■ Instructions to follow
Return nothing but the lines from the one containing "Identify the document" through the end of the records below, exactly as they stand and without pictures.

== == ==

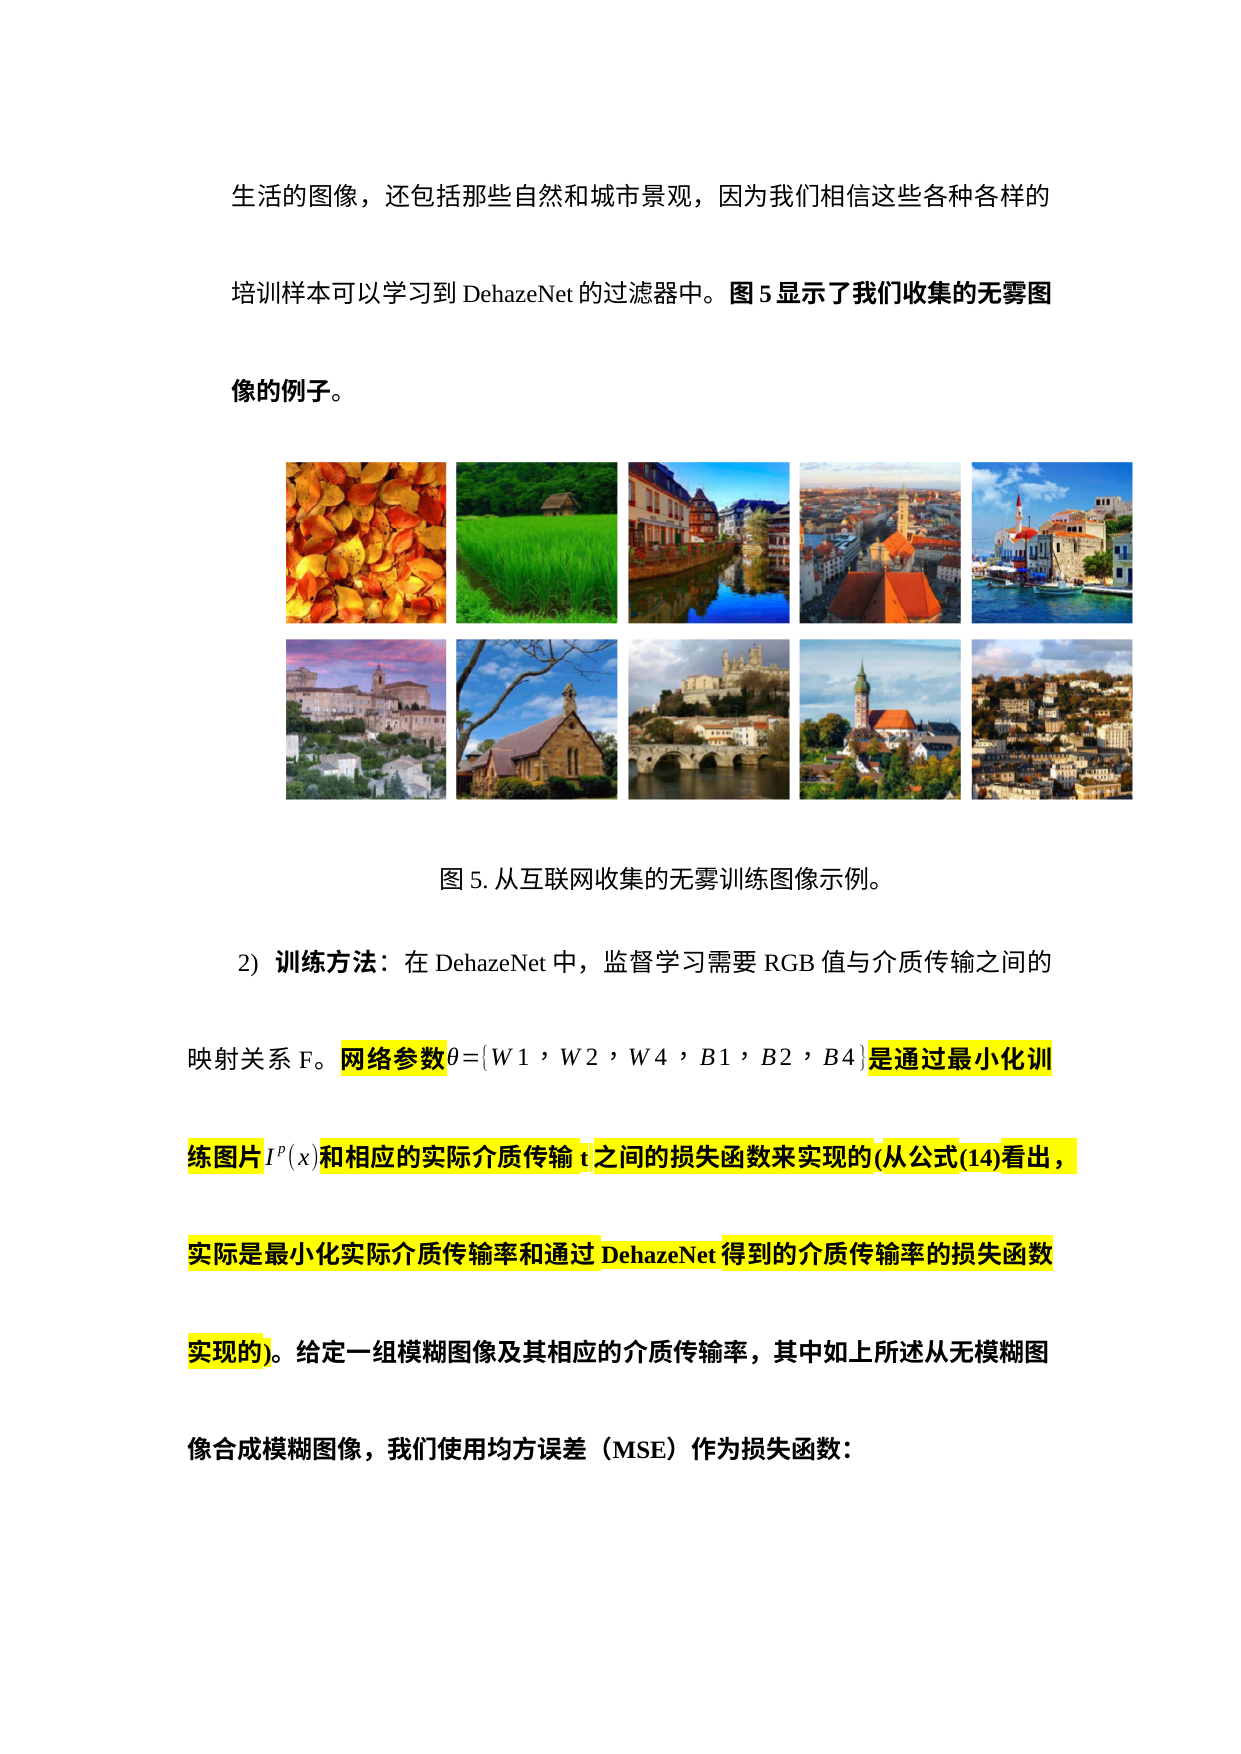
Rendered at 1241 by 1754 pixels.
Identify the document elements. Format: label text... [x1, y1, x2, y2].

picture [281, 440, 1147, 820]
list 训练方法：在DehazeNet中，监督学习需要RGB值与介质传输之间的映射关系F。网络参数是通过最小化训练图片和相应的实际介质传输t之间的损失函数来实现的(从公式(14)看出，实际是最小化实际介质传输率和通过DehazeNet得到的介质传输率的损失函数实现的)。给定一组模糊图像及其相应的介质传输率，其中如上所述从无模糊图像合成模糊图像，我们使用均方误差（MSE）作为损失函数： [187, 928, 1053, 1481]
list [231, 162, 1053, 422]
list 图5. 从互联网收集的无雾训练图像示例。 [231, 845, 1053, 910]
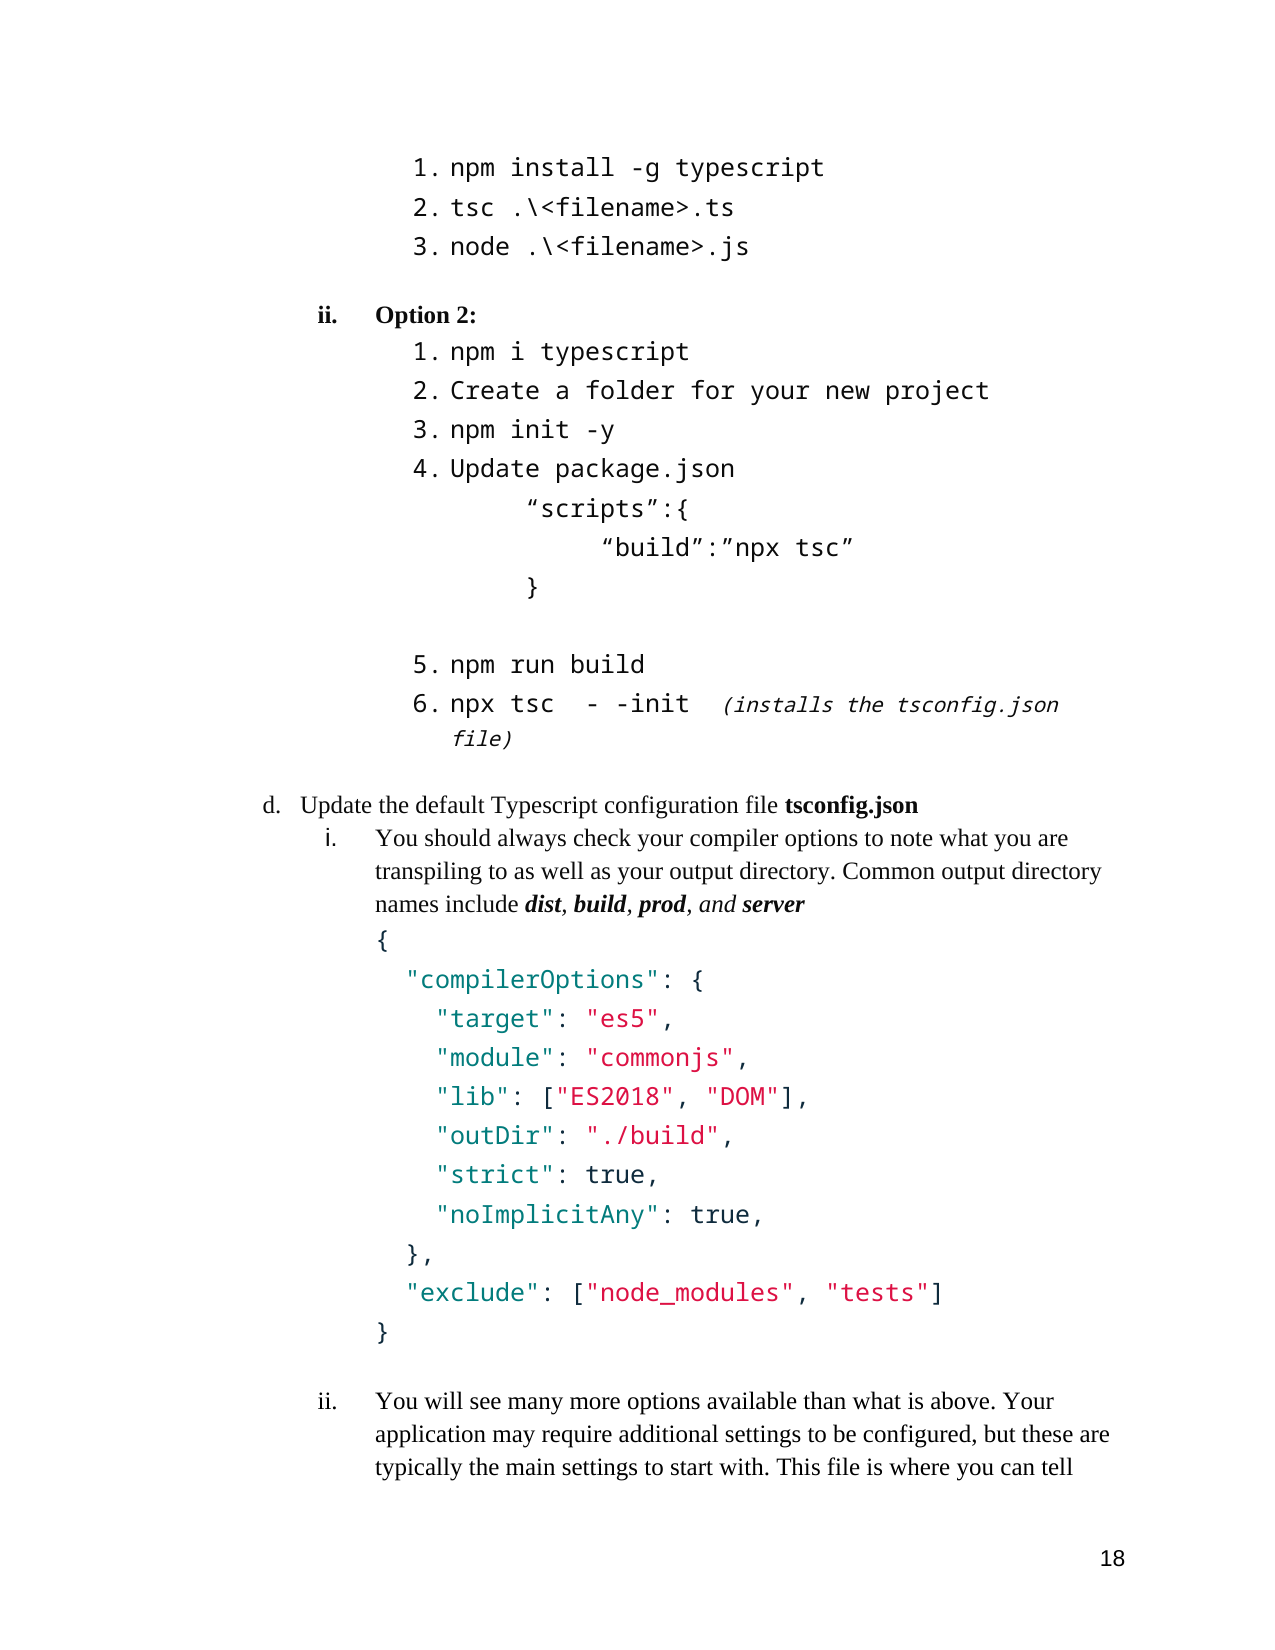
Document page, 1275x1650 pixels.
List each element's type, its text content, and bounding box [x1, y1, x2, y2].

== == ==

■ Response to this exercise
Identify the document elements. Format: label text... [x1, y1, x2, y2].

picture [281, 440, 1147, 820]
list 训练方法：在DehazeNet中，监督学习需要RGB值与介质传输之间的映射关系F。网络参数是通过最小化训练图片和相应的实际介质传输t之间的损失函数来实现的(从公式(14)看出，实际是最小化实际介质传输率和通过DehazeNet得到的介质传输率的损失函数实现的)。给定一组模糊图像及其相应的介质传输率，其中如上所述从无模糊图像合成模糊图像，我们使用均方误差（MSE）作为损失函数： [187, 928, 1053, 1481]
list [231, 162, 1053, 422]
list 图5. 从互联网收集的无雾训练图像示例。 [231, 845, 1053, 910]
Document page, 1275x1650 pixels.
List each element's type, its text content, and bounding box [x1, y1, x2, y2].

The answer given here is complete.